To the best of our knowledge, this research is reporting the first review of 3D airway stents. Publications point out that personalised airway stents achieve good congruence to the airway. However, even if a stent perfectly fits the patient's airway anatomy, it remains a foreign body and complications can still occur. Mucus plugging, in particular, remained a concern in stents with different, nonconstant diameters and complex shapes. Straight stents, either 3D-printed or conventional, are prone to migration. Only if the anatomy is complex enough to anchor the stent to the airway can a 3D-designed stent be of benefit. Further research is needed to investigate variables such as the optimal stent material for each individual patient, how to optimise the radial force and hydrophilic properties without impairing the resistance to buckling, and whether it is possible to design better personalised stents based on a patients distorted airway. We hypothesise that 3D stents might be of great value if a complex shape stent needs to be designed (post-transplant anastomotic strictures or anastomotic stenosis following complex surgery such as sleeve lobectomy).

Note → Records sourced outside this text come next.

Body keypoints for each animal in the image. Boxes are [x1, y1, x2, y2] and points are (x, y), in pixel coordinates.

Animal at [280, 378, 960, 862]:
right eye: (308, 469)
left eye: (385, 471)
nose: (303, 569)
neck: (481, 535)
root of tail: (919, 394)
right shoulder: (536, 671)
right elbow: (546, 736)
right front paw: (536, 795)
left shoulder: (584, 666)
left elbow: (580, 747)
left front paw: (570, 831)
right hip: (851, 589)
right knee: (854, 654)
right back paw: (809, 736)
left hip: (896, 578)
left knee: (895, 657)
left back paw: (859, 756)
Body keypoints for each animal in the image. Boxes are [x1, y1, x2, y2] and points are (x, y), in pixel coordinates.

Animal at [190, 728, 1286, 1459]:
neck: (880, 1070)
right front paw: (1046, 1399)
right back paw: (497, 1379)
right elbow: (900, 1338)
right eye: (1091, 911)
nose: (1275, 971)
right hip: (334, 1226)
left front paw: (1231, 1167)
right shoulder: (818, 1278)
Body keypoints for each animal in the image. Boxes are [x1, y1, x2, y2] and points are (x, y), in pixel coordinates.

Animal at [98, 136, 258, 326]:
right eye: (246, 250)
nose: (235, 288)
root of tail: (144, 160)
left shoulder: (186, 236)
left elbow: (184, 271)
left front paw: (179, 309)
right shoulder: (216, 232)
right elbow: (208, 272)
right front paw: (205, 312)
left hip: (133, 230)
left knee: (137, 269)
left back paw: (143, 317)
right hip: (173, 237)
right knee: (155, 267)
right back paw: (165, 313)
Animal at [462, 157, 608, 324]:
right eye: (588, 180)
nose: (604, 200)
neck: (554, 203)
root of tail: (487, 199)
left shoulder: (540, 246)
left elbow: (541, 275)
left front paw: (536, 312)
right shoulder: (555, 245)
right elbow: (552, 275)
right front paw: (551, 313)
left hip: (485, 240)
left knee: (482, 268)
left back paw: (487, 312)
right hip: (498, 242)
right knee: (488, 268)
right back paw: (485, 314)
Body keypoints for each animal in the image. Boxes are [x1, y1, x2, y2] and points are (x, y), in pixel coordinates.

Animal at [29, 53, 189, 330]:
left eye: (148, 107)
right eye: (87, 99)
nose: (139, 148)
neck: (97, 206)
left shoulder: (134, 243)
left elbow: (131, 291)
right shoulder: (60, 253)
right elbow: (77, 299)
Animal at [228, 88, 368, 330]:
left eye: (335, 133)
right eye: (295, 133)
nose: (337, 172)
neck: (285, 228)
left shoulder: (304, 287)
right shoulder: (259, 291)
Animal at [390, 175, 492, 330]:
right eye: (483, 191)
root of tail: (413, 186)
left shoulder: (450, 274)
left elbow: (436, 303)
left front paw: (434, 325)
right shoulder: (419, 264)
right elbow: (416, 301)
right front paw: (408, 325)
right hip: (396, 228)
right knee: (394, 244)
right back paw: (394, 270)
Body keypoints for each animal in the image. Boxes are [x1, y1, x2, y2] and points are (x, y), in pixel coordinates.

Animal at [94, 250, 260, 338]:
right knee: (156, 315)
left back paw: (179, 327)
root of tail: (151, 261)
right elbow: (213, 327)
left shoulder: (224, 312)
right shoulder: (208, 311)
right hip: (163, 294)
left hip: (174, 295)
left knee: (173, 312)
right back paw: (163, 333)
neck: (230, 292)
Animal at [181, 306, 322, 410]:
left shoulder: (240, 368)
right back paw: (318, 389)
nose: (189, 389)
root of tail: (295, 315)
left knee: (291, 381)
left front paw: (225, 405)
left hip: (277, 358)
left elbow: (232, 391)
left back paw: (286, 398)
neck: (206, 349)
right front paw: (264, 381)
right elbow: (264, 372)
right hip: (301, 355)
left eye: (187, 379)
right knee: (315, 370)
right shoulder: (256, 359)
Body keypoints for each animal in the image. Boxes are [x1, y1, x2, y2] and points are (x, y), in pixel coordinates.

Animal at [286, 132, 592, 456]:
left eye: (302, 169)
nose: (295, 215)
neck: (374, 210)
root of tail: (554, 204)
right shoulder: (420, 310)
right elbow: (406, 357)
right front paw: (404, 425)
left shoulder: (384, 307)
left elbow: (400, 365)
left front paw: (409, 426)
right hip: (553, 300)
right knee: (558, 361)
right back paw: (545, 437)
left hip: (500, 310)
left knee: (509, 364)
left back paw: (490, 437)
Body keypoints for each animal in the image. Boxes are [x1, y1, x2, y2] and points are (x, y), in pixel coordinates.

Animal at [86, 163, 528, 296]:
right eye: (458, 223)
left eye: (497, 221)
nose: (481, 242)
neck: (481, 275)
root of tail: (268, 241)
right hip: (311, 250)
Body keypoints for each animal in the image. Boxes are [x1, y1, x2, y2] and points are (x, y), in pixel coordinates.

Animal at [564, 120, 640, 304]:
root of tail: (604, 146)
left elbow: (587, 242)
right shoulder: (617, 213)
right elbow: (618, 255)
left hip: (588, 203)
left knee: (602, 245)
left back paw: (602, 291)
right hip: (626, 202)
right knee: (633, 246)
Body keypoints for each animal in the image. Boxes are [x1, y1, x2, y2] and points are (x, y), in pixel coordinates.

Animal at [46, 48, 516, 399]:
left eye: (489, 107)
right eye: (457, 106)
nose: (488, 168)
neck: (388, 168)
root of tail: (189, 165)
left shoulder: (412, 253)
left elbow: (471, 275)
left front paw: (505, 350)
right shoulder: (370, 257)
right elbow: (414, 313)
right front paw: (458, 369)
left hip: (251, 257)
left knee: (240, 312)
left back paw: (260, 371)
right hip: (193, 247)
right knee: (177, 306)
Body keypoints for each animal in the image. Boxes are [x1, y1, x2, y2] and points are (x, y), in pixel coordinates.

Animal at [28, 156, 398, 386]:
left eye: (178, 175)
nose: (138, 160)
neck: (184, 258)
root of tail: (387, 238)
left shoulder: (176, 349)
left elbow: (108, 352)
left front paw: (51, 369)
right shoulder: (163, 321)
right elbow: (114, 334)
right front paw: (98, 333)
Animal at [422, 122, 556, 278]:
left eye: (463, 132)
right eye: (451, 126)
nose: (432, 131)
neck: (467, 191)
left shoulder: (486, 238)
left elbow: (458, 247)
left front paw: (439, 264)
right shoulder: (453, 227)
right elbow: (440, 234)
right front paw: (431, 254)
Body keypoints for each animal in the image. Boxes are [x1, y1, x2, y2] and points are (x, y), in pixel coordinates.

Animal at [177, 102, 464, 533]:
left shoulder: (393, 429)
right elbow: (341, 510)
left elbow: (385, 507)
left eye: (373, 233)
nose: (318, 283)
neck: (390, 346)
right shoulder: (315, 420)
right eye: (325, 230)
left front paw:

Several other limitations deserve to be mentioned. Studies and case series presented challenges in terms of comparison due to nonuniform ways to describe the stents and their outcomes. We, therefore, propose within this paper to describe the parameters mentioned in table 1 for each airway stent to allow a better comparison between publications with description of (mechanical) properties of the stents. Additionally, publication bias cannot be eluded, as many isolated cases are likely unpublished.

Although the effectivity of patient-specific airway stents has been proven in some publications [4, 7, 9], data remain scarce and long-term outcomes are still not reported. The TATUM phase II trial (www.clinicaltrials.gov identifier number NCT04848025), currently running in France (Toulouse and Marseille University Hospitals), which studies patient-specific stents for all planned airway stents with close follow-up, will provide long-term safety and efficacy data in a larger population. Further research is also required to investigate for which CAOs will personalised airway stents outperform conventional stents. A randomised controlled trial comparing conventional and personalised devices would be an optimal way to assess this. Indications for 3D stents are currently limited to rare cases (anatomically complex stenosis). In addition, conventional stents are readily available while 3D-printed stents require time to be manufactured. Evidence indicates that the ideal stent is not yet available; thus, the search for the ideal stent must continue.